Unfortunately, that is where a major dilemma lies, in our reluctance to get tested for HIV, or other potentially life-threatening diseases. This unwillingness to be more proactive when it comes to our health care is perilously imprudent.
On one hand, some HIVers contend that the care they receive swings like a pendulum from reasonable to grossly inadequate, depending usually on the health care provider or their placement in a particular facility. Indeed, the medical department is known for its ineptness and its indifference to prisoners' medical needs. On the other hand, however, we sometimes transfer blame, such as for a death, serious ailment, or late diagnosis of a terminal illness, to the medical department unjustifiably. Clearly we have only ourselves to blame when we neglect our health care and compound this problem by continuing to engage in risky behaviors. Although prison officials have care, custody, and control over our bodies, this doesn't mean that we should abdicate responsibility for our physical and mental well being.

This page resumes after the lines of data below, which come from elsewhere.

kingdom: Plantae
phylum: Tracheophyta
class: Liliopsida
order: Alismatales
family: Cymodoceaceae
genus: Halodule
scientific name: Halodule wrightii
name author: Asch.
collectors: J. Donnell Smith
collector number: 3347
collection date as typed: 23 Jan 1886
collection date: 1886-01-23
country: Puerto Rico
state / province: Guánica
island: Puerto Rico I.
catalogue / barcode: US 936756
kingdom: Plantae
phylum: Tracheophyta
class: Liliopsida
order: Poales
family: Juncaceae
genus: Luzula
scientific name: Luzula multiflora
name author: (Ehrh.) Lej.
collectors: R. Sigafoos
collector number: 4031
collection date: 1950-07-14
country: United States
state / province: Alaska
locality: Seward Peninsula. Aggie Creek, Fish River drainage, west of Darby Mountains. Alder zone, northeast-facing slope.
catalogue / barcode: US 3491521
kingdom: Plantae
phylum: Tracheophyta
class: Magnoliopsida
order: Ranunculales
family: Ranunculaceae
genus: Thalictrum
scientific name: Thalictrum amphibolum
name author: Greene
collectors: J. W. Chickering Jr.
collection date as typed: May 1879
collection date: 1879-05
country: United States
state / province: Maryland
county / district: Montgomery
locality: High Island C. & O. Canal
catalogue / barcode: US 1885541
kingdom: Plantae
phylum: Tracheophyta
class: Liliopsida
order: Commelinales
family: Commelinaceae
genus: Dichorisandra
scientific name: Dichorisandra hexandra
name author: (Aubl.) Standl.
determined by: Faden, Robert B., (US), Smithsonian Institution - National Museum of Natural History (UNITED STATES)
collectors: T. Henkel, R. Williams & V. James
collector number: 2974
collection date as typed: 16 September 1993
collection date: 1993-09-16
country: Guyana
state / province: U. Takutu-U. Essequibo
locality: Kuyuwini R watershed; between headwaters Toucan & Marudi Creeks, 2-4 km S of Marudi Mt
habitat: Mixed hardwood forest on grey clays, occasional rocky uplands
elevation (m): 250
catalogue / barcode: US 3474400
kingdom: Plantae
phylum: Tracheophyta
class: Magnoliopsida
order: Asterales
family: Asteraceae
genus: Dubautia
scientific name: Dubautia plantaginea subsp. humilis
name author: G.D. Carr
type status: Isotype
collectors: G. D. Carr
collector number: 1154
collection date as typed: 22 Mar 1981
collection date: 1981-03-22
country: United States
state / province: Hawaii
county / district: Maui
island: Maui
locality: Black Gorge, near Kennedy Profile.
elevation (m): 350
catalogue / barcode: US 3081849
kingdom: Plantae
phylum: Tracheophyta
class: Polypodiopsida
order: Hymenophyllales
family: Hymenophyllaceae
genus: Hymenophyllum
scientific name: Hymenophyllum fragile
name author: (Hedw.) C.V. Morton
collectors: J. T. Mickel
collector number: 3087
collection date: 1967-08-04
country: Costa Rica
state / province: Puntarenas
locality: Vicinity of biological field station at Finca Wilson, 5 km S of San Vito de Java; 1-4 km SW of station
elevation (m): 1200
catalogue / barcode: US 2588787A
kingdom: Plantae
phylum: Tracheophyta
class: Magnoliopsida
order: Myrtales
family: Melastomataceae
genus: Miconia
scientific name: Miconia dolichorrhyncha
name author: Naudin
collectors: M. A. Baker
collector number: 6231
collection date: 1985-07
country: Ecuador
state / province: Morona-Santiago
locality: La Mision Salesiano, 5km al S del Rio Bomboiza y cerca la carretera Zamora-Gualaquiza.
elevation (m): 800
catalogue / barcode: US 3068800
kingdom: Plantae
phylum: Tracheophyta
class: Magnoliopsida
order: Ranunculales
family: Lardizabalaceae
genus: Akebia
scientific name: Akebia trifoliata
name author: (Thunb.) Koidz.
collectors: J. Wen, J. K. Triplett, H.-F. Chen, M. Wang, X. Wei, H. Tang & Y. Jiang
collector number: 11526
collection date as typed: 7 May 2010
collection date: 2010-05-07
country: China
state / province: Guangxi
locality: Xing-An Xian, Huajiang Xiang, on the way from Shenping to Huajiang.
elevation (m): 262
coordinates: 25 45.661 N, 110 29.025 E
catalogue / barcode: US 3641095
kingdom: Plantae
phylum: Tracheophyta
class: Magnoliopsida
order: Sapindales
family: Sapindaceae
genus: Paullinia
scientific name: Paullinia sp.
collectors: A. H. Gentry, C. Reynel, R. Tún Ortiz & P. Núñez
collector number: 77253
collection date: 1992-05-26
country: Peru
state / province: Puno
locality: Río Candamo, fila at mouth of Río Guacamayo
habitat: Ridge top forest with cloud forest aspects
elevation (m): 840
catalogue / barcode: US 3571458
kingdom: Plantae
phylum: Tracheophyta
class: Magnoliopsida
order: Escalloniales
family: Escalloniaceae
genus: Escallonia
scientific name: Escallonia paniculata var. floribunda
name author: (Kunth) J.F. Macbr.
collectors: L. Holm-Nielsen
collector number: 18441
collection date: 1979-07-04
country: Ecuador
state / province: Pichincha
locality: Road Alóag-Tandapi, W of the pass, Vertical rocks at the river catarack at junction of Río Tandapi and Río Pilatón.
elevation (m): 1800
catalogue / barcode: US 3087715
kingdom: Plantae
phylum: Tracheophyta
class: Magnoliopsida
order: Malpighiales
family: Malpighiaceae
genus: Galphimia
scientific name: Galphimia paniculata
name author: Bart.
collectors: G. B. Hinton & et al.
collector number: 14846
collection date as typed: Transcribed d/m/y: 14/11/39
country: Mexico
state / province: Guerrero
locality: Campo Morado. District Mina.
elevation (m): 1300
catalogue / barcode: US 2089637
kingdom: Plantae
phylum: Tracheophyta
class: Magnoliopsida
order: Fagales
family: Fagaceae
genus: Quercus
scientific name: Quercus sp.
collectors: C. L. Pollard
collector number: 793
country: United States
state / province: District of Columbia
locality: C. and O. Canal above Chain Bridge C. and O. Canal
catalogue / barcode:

What I have basically come to understand is that prison is a microcosm of the larger society. Prison certainly has its own idiosyncrasies, but the problems with HIV/AIDS in prison seem to parallel those in the community. However, since we are a marginalized group, not much interest is paid to the problems of prisoners, as if dodging them will make them disappear and prevent them from resurfacing in the community.
Improving the lives of HIVers in prison is important. Addressing the treatment of prisoners in general is, however, a prerequisite to achieving this objective. But with rehabilitation abandoned and prison sentences intended purely for punishment, improving the treatment of prisoners seems nowadays to be a low priority.
As for AIDS -- no matter if it rears its ugly head in America's prisons, in inner-city communities, or in suburbia -- it is unfortunately still considered by many to be someone else's problem. I am reminded of the thought-provoking words of Martin Niemoller during World War II, re-stated here to fit a contemporary issue:
"... they came first for the poverty-stricken, and I didn't speak up because I wasn't poor. Then they came for the gays and lesbians, and I didn't speak up because I wasn't gay. Then they came for the anti-war crusaders, and I didn't speak up because I wasn't against the war. Then they came for the suffers of infectious diseases, and I didn't speak up because I was disease-free. Then they came for me, and by that time no one was left to speak up."
Ronald F. Day is a peer educator for the Prisoners for AIDS Counseling and Education (PACE) Program at Eastern Correctional Facility in Napanoch, New York.